Terraform should exit gracefully on SIGPIPE
Terraform Version
v1.3.0
Terraform Configuration Files
n/a
Debug Output
n/a
Expected Behavior
Terraform should flush and unlock state and exit gracefully when a SIGPIPE is received, as it does for SIGINT and SIGTERM.
Actual Behavior
Terraform exits abruptly leaving state unflushed and locked, leaving the infrastructure potentially out of sync with the state.
Steps to Reproduce
Run terraform apply and pipe the output to another program, say less. While resources are being read (before you are asked to confirm) exit the program reading from the pipe. Terraform will die and exit uncleanly.
Additional Context
I'm not an expert in this area by any measure, but given the bad outcomes that can result from Terraform exiting uncleanly I think it would be nice to handle this (admittedly niche) case.
References
No response
Thanks for reporting this, @twbecker.
Indeed, it doesn't seem ideal for Terraform to just immediately exit if it's writing to a pipe whose read end has closed.

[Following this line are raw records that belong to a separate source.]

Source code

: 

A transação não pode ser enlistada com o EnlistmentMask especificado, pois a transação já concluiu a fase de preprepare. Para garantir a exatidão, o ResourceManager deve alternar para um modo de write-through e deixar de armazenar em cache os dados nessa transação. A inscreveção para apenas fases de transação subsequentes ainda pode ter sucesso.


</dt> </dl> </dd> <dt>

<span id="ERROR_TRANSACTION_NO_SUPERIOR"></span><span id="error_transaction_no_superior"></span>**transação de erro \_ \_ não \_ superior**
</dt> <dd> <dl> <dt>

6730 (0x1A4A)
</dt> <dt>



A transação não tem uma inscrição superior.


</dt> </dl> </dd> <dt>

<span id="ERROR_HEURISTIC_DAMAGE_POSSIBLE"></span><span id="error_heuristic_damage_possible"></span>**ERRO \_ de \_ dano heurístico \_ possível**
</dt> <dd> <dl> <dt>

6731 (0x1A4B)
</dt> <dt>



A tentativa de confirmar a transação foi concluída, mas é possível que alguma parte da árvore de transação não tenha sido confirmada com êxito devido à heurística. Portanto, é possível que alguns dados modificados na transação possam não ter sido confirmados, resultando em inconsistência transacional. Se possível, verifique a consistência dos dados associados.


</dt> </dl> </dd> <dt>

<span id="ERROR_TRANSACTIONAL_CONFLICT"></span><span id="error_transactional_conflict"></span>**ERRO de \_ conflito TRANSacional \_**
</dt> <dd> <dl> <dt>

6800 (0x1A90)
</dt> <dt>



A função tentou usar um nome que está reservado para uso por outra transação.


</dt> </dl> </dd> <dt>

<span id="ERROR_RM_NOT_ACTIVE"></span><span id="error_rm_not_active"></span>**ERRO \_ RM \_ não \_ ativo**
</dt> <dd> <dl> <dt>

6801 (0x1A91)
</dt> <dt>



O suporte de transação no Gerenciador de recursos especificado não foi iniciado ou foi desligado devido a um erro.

I suspect that resolving this will be easier said than done, though: if we make the Terraform process ignore SIGPIPE then it won't immediately quit but any subsequent write to stdout/stderr (assuming both are connected to the closed pipe) will then fail with EPIPE. The consequences of that will depend on exactly which codepath is the next one to write output: some writers to stdout/stderr are probably just ignoring write errors and continuing, but we can't assume that is true for all writers without some careful review.
With that said, I will note that the specific situation you described is not as problematic as it might first appear. Until the plan is confirmed (e.g. by typing yes or by overriding the prompt using -auto-approve) Terraform hasn't yet made any changes to any real infrastructure, so the worst case for an unclean exit is leaving the state lock active and requiring terraform force-unlock to recover.
If Terraform recieves EPIPE while it's working on the apply phase then it could be worse, of course: in that case, Terraform is likely to have made changes to infrastructure that are not yet persisted in a new state snapshot, and so Terraform will lose track of those changes.
So with all of that said: I agree that this seems good to fix, but I also am not sure it's an easy fix and therefore we'll need to spend some time researching the practical implications of ignoring SIGPIPE before we do it. I will say that my instinct is that ignoring SIGPIPE and then immediately returning an error from an EPIPE is likely to still get a better result than immediately exiting, but we do need to make sure first that Terraform will handle it sensibly and not e.g. get wedged and never exit, in some cases.
Thanks again!
Thanks for the response. I will admit to simplifying the steps to reproduce in this report relative to what we're actually hitting. So yes you're right that exiting uncleanly prior to the apply actually starting is safe, but we were seeing it during apply where it is decidedly not. I understand what you're saying about the EPIPE potentially happening on a number of codepaths though. Would it not be possible to configure the same handler for SIGPIPE that is already used for SIGTERM rather than ignoring it completely?
Indeed, when I said "ignore SIGPIPE" I meant specifically to not exit in response to it. Terraform could potentially take other actions, but the key thing is that if we continue executing after receiving that signal then it's likely that we hit an EPIPE error on write shortly afterwards, which isn't possible with the current implementation and thus we can't be sure of how different parts of Terraform will treat it, and in particular whether it will always lead to a graceful exit or whether it'll just cause a different kind of ungraceful exit due to a new error situation that Terraform hasn't previously needed to deal with.